(Beginning of Source text)

With the development of electric power early in the 19th century, the only serious consideration for lighting by electricity was arc lighting, in which a brilliant light is emitted by an electric spark between two electrodes. The carbon-arc electric light was demonstrated as early as 1808, and in 1858 English physicist and chemist Michael Faraday devised the first steam-powered electric generator to operate a large carbon-arc lamp for the South Foreland Lighthouse, but the carbon-arc lamp was so bright and required so much power that it was never widely used; it was limited to large installations such as lighthouses, train stations, and department stores.


More-practical lighting could be obtained from an incandescent lamp. In 1801 the English chemist Sir Humphrey Davy had demonstrated the incandescence of platinum strips heated in the open air by electricity, but the strips did not last long. Frederick de Moleyns of England was granted the first patent for an incandescent lamp in 1841; he used powdered charcoal heated between two platinum wires. Commercial development of an incandescent lamp was delayed until a filament could be made that would heat to incandescence without melting and until a satisfactory vacuum tube could be built. The mercury pump, invented in 1865, provided an adequate vacuum, and a satisfactory carbon-filament bulb was developed independently by the English physicist Sir Joseph Wilson Swan in 1878 and by the American inventor Thomas Alva Edison the following year. By 1880 both had applied for patents for their incandescent lamps, and the ensuing litigation between the two men was resolved by the formation of a joint company in 1883. However, Edison has always received the major credit for inventing the light bulb, because of his development of the power lines and other equipment needed to establish the incandescent lamp in a practical lighting system.

The carbon-filament bulb was actually highly inefficient, but it banished the soot and fire hazards of coal-gas jets and thus soon gained wide acceptance. Indeed, thanks to the incandescent lamp, electric lighting became an accepted part of urban life by 1900. The carbon-filament bulb was eventually succeeded by the more efficient tungsten-filament incandescent bulb, which was developed by George Coolidge of the General Electric Company and first appeared in 1908. In 1911 the drawn tungsten filament was introduced. In 1913 filaments were coiled, and bulbs were filled with inert gas—at first nitrogen alone and later nitrogen and argon in proportions varied to suit the wattage. These steps increased efficiency. Beginning in 1925, bulbs were “frosted” on the inside with hydrofluoric acid to provide a diffused light instead of the glaring brightness of the unconcealed filament. The double-coiled filament used today was introduced about 1930. With these improvements, the filament lamp became the principal form of electric lamp for domestic use until it began to lose favour to the more-efficient fluorescent lamp.

(End of Source text)

- Written task a
Copy word for word the lines in the listing from the line with "Why should I book a flight through Flight" up to and including the line with "traveller. We give".
The passage on electric lighting and the listing have no connection to each other.

(Beginning of Material shown)

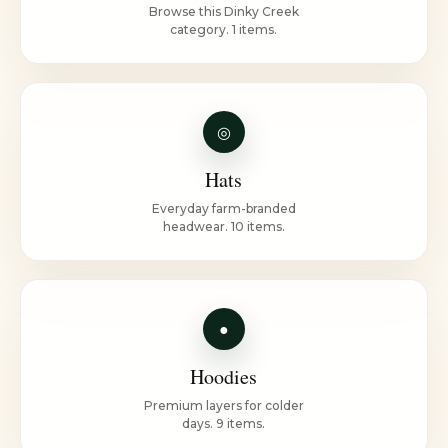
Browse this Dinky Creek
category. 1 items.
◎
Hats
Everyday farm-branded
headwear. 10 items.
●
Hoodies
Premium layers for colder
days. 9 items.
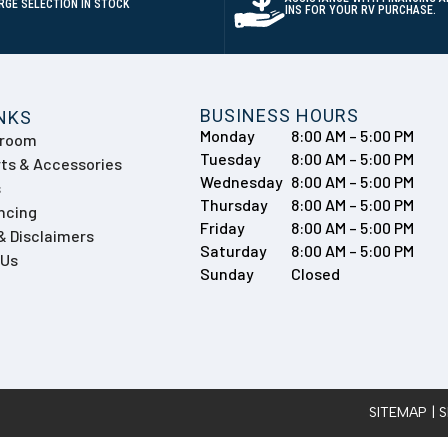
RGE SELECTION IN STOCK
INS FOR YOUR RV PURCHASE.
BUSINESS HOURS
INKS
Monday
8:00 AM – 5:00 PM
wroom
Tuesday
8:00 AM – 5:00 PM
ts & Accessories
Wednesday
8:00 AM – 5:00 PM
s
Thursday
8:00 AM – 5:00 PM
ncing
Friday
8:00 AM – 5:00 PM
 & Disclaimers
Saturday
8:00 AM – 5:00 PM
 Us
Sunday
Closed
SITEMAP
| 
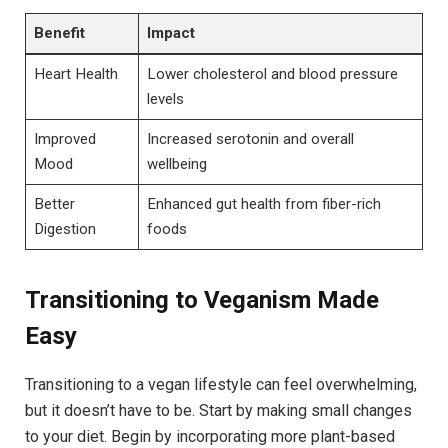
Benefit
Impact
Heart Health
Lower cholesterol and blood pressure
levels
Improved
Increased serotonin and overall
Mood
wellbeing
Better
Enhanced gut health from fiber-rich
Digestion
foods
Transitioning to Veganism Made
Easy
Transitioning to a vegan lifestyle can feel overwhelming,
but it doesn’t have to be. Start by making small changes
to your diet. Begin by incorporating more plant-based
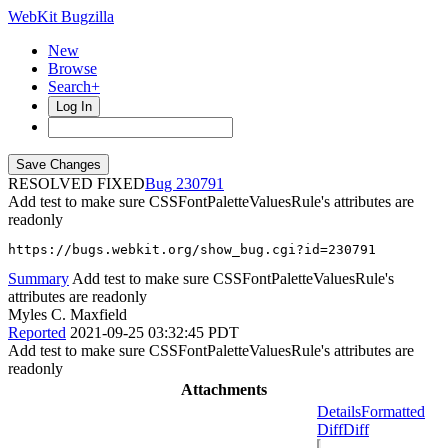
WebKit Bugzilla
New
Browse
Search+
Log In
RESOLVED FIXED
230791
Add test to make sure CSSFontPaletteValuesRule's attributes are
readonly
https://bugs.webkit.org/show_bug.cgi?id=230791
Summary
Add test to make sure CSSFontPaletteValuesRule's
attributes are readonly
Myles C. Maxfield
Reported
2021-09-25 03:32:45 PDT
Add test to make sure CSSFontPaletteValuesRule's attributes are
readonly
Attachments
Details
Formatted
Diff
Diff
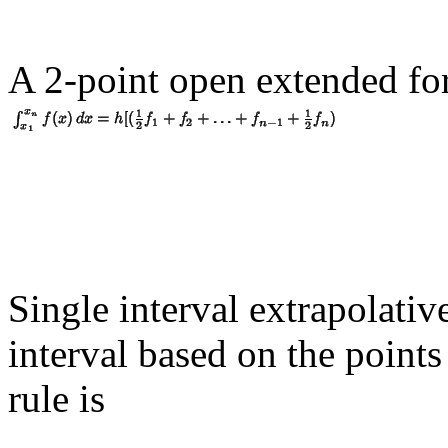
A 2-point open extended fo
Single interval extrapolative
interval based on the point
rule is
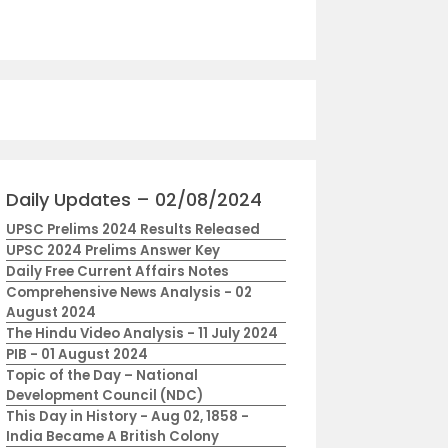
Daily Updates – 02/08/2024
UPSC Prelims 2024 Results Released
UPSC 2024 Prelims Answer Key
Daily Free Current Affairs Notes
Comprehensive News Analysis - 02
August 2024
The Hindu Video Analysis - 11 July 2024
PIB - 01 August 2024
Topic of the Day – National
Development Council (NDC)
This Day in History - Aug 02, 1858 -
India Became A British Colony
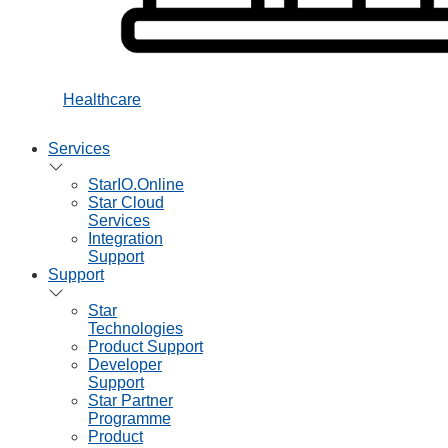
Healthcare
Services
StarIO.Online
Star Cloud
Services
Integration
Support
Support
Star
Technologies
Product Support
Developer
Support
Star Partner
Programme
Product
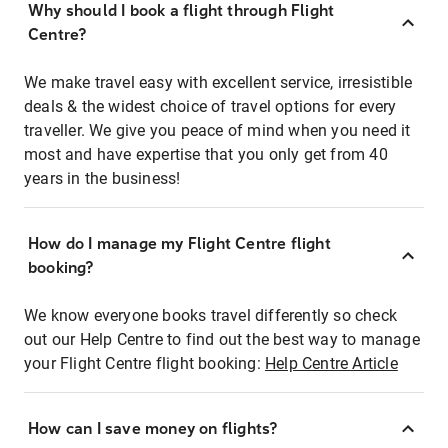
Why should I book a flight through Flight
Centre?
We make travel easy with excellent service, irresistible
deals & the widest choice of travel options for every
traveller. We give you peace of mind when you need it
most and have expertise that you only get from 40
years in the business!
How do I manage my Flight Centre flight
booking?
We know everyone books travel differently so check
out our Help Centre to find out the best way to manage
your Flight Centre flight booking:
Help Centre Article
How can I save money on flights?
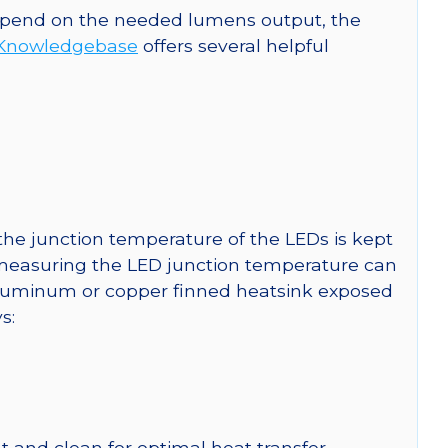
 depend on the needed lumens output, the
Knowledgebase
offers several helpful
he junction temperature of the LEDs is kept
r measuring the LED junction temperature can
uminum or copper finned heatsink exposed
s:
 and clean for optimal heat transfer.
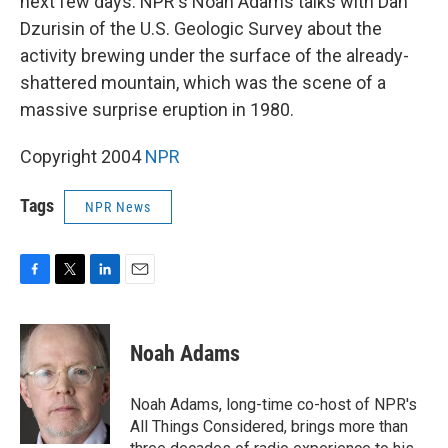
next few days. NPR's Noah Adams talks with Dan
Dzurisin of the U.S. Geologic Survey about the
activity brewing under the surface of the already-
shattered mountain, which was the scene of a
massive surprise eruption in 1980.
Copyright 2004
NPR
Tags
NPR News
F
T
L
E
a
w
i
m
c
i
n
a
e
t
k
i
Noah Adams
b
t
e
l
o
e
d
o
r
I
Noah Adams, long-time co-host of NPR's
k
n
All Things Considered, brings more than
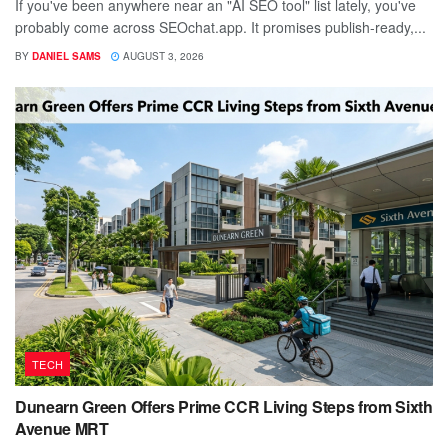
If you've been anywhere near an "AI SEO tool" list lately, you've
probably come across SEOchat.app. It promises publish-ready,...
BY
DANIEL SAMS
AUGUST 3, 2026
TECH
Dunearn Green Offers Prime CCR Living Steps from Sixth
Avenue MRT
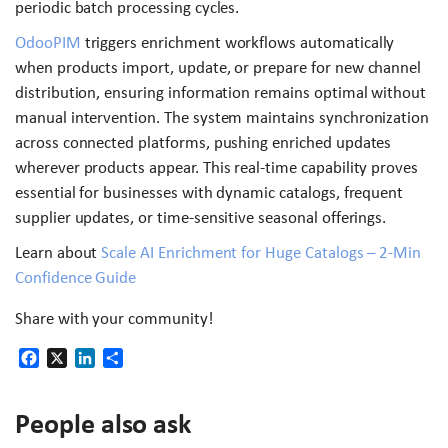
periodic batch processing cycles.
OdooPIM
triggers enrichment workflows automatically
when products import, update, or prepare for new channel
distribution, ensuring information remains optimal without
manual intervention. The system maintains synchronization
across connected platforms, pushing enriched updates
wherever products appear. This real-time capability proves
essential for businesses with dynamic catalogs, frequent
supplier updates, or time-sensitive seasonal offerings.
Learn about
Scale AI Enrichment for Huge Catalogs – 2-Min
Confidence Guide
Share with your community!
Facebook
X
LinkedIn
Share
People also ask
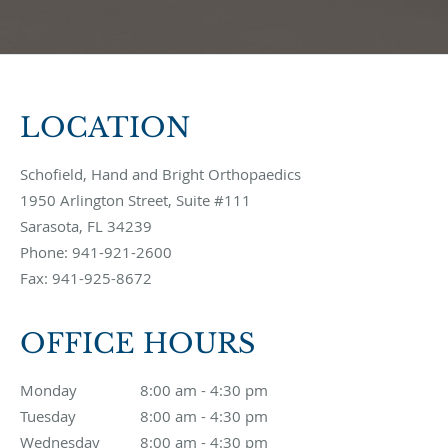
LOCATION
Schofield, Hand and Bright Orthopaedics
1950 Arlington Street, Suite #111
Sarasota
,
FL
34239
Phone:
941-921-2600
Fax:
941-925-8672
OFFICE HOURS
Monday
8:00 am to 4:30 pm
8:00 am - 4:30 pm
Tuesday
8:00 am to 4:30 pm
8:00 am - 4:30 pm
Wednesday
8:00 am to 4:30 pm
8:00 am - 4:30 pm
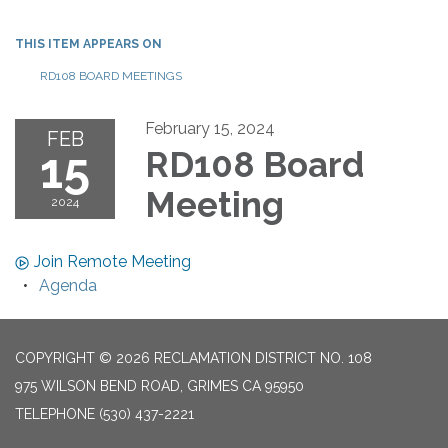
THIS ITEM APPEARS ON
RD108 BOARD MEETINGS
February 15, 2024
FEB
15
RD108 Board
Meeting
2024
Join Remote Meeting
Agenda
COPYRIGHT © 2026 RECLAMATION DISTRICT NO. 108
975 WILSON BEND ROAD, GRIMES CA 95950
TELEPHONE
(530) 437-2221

(End of Material shown)

- Written task b
According to the passage on electric lighting, why did the carbon-filament bulb soon gain wide acceptance even though it was highly inefficient?

- Output a
Why should I book a flight through Flight
Centre?
We make travel easy with excellent service, irresistible
deals & the widest choice of travel options for every
traveller. We give you peace of mind when you need it

- Output b
It got rid of the soot and fire hazards of coal-gas jets, so it soon gained wide acceptance despite being highly inefficient.